Most trade unions leaderships in Britain and elsewhere in the West have, to a greater or lesser extent, capitulated to the warmonger’s propaganda, either openly cheerleading for the corrupt, repressive Zelensky regime and Ukrainian victory, or obdurately refusing to acknowledge the role played by the West in causing this conflict. Of considerably less significance are those isolated voices clinging to the fantasy a Russian victory would be a blow against “imperialism.” In reality a “victory” for either side would be a victory for reaction.
Anti-war voices in the Labour Party have been silenced, an expression of the type of authoritarianism that will characterise a Starmer-led Labour government, which will offer unconditional support for US imperialism along with an absolute commitment to corporate interests through cuts and privatisation.
Support for increased defence spending by Labour and even some union leaders at the expense of services workers desperately need is a warning of the depths war-driven reaction can reach.
While criticism of Russian oligarchs is loud and shrill barely a word is heard about the western and Ukrainian oligarchs who, like the “enemy,” are testing their weapons of destruction and raking in the profits. Whatever their country of origin all oligarchs are our class enemies — not our fellow workers.
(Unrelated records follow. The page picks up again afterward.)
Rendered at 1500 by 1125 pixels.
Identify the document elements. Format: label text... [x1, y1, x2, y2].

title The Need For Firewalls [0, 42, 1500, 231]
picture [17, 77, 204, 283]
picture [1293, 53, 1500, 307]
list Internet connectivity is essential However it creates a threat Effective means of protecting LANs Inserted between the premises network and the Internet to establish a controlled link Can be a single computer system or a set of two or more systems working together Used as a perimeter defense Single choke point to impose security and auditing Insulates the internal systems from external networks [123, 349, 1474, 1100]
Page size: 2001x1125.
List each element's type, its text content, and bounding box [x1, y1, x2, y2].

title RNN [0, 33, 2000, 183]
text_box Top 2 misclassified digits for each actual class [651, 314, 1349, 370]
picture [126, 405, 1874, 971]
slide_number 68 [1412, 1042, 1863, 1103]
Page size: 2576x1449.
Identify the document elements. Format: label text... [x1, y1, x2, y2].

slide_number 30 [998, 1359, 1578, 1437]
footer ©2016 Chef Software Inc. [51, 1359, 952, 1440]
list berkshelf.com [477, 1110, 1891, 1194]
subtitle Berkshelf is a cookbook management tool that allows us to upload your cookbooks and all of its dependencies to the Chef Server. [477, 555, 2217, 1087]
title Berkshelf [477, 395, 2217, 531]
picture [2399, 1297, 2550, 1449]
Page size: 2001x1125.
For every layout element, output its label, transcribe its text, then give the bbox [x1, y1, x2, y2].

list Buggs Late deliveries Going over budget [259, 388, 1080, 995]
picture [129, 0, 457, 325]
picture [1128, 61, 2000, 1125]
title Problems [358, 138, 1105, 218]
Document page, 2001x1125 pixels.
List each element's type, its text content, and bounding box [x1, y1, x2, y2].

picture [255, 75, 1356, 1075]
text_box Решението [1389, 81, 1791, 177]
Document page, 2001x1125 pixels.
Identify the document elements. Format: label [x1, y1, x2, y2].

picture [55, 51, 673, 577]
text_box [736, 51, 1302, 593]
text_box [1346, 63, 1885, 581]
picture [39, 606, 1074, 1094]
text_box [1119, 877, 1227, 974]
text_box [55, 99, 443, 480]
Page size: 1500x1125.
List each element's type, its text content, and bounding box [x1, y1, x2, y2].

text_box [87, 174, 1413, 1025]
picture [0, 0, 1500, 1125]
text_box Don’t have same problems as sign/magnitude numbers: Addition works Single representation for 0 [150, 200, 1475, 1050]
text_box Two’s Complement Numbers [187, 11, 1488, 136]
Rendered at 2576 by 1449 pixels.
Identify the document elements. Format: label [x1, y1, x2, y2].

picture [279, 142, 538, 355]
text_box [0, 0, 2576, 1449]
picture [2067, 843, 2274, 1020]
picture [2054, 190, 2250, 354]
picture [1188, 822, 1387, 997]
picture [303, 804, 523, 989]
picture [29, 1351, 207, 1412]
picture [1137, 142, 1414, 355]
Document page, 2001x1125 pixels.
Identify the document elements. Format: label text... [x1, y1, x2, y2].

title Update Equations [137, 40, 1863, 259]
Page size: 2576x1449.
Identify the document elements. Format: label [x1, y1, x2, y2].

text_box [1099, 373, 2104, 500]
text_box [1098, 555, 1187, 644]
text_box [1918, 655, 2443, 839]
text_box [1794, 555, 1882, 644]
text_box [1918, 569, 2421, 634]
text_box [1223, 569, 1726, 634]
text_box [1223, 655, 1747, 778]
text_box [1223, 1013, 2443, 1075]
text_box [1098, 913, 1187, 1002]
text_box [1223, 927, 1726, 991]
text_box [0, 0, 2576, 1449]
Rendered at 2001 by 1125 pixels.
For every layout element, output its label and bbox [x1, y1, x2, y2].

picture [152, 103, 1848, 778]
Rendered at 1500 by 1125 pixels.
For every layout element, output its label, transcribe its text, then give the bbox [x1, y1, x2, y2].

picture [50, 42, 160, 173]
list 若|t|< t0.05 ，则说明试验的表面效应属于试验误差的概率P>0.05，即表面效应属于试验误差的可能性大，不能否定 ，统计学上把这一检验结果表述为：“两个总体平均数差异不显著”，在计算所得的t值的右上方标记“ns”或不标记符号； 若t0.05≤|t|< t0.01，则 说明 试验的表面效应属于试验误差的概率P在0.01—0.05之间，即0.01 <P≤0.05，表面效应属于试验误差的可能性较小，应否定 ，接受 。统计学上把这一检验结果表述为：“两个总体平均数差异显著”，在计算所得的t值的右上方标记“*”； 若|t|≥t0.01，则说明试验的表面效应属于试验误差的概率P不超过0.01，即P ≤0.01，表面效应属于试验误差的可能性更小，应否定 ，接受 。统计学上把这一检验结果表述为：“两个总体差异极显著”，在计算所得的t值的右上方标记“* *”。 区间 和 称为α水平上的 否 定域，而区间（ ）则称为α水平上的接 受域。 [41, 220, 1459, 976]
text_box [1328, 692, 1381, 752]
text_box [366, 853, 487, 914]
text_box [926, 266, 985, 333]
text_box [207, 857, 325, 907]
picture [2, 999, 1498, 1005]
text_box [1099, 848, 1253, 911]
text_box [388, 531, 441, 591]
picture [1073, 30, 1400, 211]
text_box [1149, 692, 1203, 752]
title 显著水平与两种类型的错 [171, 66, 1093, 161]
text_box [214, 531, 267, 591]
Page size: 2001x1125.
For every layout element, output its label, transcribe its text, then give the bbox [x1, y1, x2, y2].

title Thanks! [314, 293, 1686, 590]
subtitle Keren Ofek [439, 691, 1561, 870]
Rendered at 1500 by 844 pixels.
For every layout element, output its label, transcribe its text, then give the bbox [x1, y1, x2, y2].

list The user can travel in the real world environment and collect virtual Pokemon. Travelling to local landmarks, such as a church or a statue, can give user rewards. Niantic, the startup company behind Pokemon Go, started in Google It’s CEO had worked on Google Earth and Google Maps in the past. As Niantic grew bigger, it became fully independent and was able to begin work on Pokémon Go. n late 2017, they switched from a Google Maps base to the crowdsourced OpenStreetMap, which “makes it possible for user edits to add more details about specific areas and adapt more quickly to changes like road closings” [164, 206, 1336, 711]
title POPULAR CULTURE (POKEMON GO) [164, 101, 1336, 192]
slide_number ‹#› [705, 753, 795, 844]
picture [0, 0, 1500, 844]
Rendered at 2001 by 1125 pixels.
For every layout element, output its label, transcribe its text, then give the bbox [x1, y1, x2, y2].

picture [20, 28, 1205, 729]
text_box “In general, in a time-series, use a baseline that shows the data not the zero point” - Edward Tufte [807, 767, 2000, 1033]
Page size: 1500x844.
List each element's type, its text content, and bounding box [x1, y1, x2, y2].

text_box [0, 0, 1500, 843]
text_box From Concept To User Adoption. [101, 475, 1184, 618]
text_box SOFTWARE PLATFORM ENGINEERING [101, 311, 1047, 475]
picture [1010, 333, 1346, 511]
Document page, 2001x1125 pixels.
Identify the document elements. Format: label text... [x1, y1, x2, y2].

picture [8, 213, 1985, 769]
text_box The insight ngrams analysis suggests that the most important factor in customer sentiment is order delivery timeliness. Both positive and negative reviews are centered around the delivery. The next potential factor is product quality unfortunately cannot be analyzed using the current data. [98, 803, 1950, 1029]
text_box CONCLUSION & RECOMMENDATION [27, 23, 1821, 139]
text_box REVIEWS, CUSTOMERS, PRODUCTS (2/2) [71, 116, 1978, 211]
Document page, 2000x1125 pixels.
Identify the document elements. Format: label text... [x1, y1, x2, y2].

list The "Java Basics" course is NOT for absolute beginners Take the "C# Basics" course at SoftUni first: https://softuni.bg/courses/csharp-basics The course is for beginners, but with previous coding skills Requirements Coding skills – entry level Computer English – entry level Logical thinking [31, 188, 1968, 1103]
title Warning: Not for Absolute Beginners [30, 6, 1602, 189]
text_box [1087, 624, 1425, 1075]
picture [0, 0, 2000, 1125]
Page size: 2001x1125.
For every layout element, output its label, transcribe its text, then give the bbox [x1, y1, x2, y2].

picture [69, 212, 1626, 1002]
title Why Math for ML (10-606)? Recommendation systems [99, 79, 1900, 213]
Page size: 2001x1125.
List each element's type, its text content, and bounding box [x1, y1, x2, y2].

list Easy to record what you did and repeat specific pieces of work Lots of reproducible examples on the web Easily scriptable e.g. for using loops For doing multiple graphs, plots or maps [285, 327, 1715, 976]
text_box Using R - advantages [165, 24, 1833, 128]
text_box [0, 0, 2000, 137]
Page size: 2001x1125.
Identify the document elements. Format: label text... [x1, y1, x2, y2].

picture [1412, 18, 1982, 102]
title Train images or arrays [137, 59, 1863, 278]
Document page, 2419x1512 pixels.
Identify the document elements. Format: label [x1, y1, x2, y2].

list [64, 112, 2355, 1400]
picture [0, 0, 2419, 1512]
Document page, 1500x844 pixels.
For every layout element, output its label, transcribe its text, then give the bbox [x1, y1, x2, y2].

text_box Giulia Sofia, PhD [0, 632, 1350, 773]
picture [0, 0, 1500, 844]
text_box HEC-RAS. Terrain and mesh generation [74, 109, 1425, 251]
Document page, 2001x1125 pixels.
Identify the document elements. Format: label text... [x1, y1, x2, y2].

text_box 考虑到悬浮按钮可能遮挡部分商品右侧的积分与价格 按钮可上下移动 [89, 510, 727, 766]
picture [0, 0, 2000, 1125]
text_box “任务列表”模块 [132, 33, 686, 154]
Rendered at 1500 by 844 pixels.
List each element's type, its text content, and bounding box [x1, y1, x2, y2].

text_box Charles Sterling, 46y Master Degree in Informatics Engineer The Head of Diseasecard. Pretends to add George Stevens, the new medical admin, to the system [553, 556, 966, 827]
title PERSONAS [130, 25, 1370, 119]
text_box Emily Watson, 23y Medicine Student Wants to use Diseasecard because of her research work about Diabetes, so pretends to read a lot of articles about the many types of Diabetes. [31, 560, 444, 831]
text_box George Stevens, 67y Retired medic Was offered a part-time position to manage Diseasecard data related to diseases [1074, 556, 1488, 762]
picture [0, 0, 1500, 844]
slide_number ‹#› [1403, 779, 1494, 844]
Capitalism has entered a period of multiple crises: economic, political, and social which, including climate change, it is incapable of resolving.
The Ukraine war is not a battle for “democracy over tyranny,” any more than the first world war was — it is a particularly brutal manifestation of capitalist competition that is likely to intensify in a cycle of destructive conflicts with unimaginably catastrophic consequences for humanity, even the threat of nuclear annihilation. Unless it is opposed by united working-class solidarity.
Although propaganda around events in Ukraine has been more intense than at any time in recent history workers in Britain, while expressing sympathy and solidarity with the Ukrainian people, are deeply sceptical about the motives of their own ruling class — memories of Iraq, Syria and Afghanistan are still fresh.
In the US workers are increasingly demanding to know why billions can be sent in aid to Ukraine while conditions at home are so bad. And German workers did manage to notice the destruction of Nord Stream by their “allies,” even if their politicians pretend not to.
In building opposition to capitalist barbarism, the starting point for socialists must be an insistence above all else on an independent class position including, in fact especially, on the question of building anti-war solidarity, linking it inextricably to our demand for a socialist transformation of society.
Although 40 years of neoliberal reaction has resulted in the relative weakness of socialist and Marxist ideas, they have never been more important in providing an understanding of the processes unfolding as capitalism drags the working class into one disaster after another, including the increasing threat of war.
More that, they offer a serious and credible response to the concerns of workers and can and will take root amongst activists and workers as trust in the ruling elites’ withers and a desire for change grows as economic, political, and social crises intensify.